Start of DATA TO PROCESS

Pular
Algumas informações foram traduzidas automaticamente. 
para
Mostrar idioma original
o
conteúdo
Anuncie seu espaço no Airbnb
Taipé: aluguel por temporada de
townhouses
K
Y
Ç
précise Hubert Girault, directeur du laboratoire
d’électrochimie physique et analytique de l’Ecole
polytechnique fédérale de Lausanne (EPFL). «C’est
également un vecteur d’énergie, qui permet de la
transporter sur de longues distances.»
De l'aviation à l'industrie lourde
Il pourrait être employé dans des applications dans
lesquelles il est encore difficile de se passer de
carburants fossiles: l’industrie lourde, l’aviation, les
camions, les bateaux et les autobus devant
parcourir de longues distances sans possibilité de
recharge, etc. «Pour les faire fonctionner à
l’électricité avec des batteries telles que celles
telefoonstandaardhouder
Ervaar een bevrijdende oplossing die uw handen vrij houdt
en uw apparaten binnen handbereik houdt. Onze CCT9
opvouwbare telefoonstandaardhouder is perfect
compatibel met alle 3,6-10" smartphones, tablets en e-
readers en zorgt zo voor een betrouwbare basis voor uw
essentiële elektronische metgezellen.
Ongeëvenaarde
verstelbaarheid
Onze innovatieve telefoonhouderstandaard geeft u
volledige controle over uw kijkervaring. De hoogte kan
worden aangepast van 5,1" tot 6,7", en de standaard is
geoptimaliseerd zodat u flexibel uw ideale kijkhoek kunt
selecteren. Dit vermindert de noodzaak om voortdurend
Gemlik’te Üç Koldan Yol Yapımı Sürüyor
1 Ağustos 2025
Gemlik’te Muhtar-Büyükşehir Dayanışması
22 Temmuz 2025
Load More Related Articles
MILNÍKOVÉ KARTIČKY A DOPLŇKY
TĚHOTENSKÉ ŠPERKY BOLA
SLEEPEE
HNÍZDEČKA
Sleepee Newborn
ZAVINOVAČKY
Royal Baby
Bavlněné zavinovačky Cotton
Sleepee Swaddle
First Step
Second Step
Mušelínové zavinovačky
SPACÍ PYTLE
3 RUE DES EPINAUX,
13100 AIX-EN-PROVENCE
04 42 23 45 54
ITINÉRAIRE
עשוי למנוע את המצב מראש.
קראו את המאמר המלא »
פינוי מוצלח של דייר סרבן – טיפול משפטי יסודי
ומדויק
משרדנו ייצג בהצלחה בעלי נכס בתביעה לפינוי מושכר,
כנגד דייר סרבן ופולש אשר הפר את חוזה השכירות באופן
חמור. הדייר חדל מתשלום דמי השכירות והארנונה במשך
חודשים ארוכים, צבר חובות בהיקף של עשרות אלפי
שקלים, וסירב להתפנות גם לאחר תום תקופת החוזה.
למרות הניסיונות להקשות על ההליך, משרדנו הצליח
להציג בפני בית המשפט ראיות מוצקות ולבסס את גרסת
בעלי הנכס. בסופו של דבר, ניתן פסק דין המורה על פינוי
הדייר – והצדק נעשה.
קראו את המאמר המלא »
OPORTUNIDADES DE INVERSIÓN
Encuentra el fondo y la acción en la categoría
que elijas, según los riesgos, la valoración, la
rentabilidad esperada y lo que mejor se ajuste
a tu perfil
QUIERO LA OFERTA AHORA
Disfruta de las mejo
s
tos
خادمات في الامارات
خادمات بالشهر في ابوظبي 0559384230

End of DATA TO PROCESS

§ DESCRIPTION OF THE TASK:
Copy out every line from all of the entries above, with the wording, spelling, punctuation and line order unchanged.

§ EXERCISE RESPONSE:
Pular
Algumas informações foram traduzidas automaticamente. 
para
Mostrar idioma original
o
conteúdo
Anuncie seu espaço no Airbnb
Taipé: aluguel por temporada de
townhouses
K
Y
Ç
précise Hubert Girault, directeur du laboratoire
d’électrochimie physique et analytique de l’Ecole
polytechnique fédérale de Lausanne (EPFL). «C’est
également un vecteur d’énergie, qui permet de la
transporter sur de longues distances.»
De l'aviation à l'industrie lourde
Il pourrait être employé dans des applications dans
lesquelles il est encore difficile de se passer de
carburants fossiles: l’industrie lourde, l’aviation, les
camions, les bateaux et les autobus devant
parcourir de longues distances sans possibilité de
recharge, etc. «Pour les faire fonctionner à
l’électricité avec des batteries telles que celles
telefoonstandaardhouder
Ervaar een bevrijdende oplossing die uw handen vrij houdt
en uw apparaten binnen handbereik houdt. Onze CCT9
opvouwbare telefoonstandaardhouder is perfect
compatibel met alle 3,6-10" smartphones, tablets en e-
readers en zorgt zo voor een betrouwbare basis voor uw
essentiële elektronische metgezellen.
Ongeëvenaarde
verstelbaarheid
Onze innovatieve telefoonhouderstandaard geeft u
volledige controle over uw kijkervaring. De hoogte kan
worden aangepast van 5,1" tot 6,7", en de standaard is
geoptimaliseerd zodat u flexibel uw ideale kijkhoek kunt
selecteren. Dit vermindert de noodzaak om voortdurend
Gemlik’te Üç Koldan Yol Yapımı Sürüyor
1 Ağustos 2025
Gemlik’te Muhtar-Büyükşehir Dayanışması
22 Temmuz 2025
Load More Related Articles
MILNÍKOVÉ KARTIČKY A DOPLŇKY
TĚHOTENSKÉ ŠPERKY BOLA
SLEEPEE
HNÍZDEČKA
Sleepee Newborn
ZAVINOVAČKY
Royal Baby
Bavlněné zavinovačky Cotton
Sleepee Swaddle
First Step
Second Step
Mušelínové zavinovačky
SPACÍ PYTLE
3 RUE DES EPINAUX,
13100 AIX-EN-PROVENCE
04 42 23 45 54
ITINÉRAIRE
עשוי למנוע את המצב מראש.
קראו את המאמר המלא »
פינוי מוצלח של דייר סרבן – טיפול משפטי יסודי
ומדויק
משרדנו ייצג בהצלחה בעלי נכס בתביעה לפינוי מושכר,
כנגד דייר סרבן ופולש אשר הפר את חוזה השכירות באופן
חמור. הדייר חדל מתשלום דמי השכירות והארנונה במשך
חודשים ארוכים, צבר חובות בהיקף של עשרות אלפי
שקלים, וסירב להתפנות גם לאחר תום תקופת החוזה.
למרות הניסיונות להקשות על ההליך, משרדנו הצליח
להציג בפני בית המשפט ראיות מוצקות ולבסס את גרסת
בעלי הנכס. בסופו של דבר, ניתן פסק דין המורה על פינוי
הדייר – והצדק נעשה.
קראו את המאמר המלא »
OPORTUNIDADES DE INVERSIÓN
Encuentra el fondo y la acción en la categoría
que elijas, según los riesgos, la valoración, la
rentabilidad esperada y lo que mejor se ajuste
a tu perfil
QUIERO LA OFERTA AHORA
Disfruta de las mejo
s
tos
خادمات في الامارات
خادمات بالشهر في ابوظبي 0559384230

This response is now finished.